My question is, do steps such as discretization, grouping categories to a single category to reduce cardinality, converting categorical variables to binary variables, etc. lead to Data Leakage?

Should I split the data to train and test set before applying these steps?

Also, which are the main preprocessing steps I really need to be cautious of in order to avoid data leakage?

Solution

This is a very interesting topic and I'll try to keep it simple and brief. Data Leakage is the state where you have a ML model trained on predictors that are not found in real or production environments. If you do a pre-processing step on your training data, then you should do the same step on your testing data in order to make predictions, but this does not cause data leakage. Some ML libraries do this for you, like R's recipes from tidymodels.

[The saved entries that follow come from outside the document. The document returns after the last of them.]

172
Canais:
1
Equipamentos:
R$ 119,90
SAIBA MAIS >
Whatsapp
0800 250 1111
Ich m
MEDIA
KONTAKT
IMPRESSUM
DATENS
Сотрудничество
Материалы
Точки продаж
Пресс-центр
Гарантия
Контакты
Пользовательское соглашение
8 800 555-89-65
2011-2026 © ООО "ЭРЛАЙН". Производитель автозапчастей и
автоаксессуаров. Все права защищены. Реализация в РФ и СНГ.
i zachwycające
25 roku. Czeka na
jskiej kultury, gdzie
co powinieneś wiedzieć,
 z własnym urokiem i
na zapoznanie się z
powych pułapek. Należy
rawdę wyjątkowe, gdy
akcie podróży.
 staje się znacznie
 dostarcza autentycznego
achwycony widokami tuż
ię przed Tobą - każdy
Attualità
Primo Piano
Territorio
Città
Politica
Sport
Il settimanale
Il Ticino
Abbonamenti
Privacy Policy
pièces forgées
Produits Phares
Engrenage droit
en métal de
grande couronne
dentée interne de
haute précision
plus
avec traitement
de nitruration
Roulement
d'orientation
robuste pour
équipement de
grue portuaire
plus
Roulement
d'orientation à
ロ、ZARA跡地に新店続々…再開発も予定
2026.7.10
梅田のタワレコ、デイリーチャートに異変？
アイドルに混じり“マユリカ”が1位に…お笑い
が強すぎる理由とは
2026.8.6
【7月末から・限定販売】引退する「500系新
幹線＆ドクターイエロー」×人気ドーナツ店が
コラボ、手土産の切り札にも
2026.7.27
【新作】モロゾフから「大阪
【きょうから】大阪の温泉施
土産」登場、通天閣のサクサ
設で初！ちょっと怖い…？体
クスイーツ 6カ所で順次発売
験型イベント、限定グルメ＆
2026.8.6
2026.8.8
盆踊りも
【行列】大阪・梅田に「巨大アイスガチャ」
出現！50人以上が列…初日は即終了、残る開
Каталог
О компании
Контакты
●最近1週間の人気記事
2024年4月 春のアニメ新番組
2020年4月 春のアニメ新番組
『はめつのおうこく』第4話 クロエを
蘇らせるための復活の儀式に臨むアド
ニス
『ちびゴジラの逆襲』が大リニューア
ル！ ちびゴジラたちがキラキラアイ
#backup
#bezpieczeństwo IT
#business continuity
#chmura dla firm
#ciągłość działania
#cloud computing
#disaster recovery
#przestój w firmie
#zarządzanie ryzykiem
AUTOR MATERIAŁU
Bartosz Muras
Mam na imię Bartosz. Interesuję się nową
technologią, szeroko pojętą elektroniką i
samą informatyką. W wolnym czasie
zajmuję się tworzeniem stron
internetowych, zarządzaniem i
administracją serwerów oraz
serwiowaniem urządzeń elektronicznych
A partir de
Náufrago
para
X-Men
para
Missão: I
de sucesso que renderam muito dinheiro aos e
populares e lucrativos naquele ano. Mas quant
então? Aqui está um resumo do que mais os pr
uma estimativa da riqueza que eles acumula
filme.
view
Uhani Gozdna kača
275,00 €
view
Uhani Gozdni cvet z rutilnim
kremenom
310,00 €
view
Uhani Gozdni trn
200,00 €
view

Answering your question, you shouldn't be afraid of data leakage when performing pre-processing and feature engineering your data, but way before, when you define your problem and the data you will use to train the model that attemps to solve it. Here is an example I have faced repetedly in practice:

Supposse you are fitting a ML model to predict sales of some product in your company, one year into the future. To achieve this, you use the product's historical data and data of complementary and substitute goods. The model's training and testing performance is great and you plan to move the model to production, but you have a huge problem: the complementary and substitute products data is not going to be able until one year has happened. By that time, making a one year horizon prediction makes no sense, because you'll already have observed the sales data.

In conclusion, this case of data leakage can be prevented by forecasting your independent variables, or just using time series models that don't need more variables than the response. This is only one case of data leakage, but you can find more on Max Kuhn's great book "Feature Engineering and Selection: a practical approach for predictive models".